Try it » Print every line of the records below without changing a single character, and leave the pictures out of your answer.

[[ Source data, beginning ]]

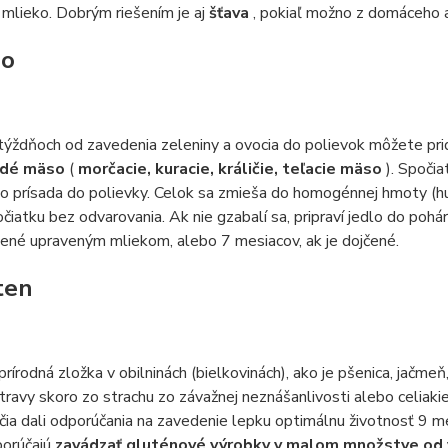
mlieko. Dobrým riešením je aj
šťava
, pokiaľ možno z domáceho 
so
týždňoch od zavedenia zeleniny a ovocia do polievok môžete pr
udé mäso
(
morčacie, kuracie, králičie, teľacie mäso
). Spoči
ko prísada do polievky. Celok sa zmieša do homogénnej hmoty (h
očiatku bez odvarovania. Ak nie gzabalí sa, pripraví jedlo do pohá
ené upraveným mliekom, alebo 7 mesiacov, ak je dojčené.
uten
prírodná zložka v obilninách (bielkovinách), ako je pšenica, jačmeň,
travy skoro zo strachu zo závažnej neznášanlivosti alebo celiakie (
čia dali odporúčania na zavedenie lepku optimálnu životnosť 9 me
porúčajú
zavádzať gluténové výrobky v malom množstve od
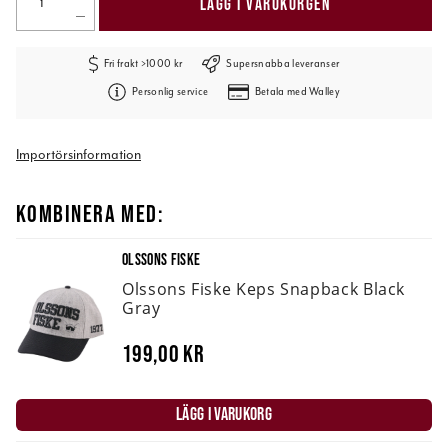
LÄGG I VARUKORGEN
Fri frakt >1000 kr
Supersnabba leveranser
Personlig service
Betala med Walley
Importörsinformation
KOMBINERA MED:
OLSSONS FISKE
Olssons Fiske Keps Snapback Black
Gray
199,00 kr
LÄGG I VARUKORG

[[ Source data, end ]]

Result of this exercise »
mlieko. Dobrým riešením je aj
šťava
, pokiaľ možno z domáceho 
so
týždňoch od zavedenia zeleniny a ovocia do polievok môžete pr
udé mäso
(
morčacie, kuracie, králičie, teľacie mäso
). Spoči
ko prísada do polievky. Celok sa zmieša do homogénnej hmoty (h
očiatku bez odvarovania. Ak nie gzabalí sa, pripraví jedlo do pohá
ené upraveným mliekom, alebo 7 mesiacov, ak je dojčené.
uten
prírodná zložka v obilninách (bielkovinách), ako je pšenica, jačmeň,
travy skoro zo strachu zo závažnej neznášanlivosti alebo celiakie (
čia dali odporúčania na zavedenie lepku optimálnu životnosť 9 me
porúčajú
zavádzať gluténové výrobky v malom množstve od
LÄGG I VARUKORGEN
Fri frakt >1000 kr
Supersnabba leveranser
Personlig service
Betala med Walley
Importörsinformation
KOMBINERA MED:
OLSSONS FISKE
Olssons Fiske Keps Snapback Black
Gray
199,00 kr
LÄGG I VARUKORG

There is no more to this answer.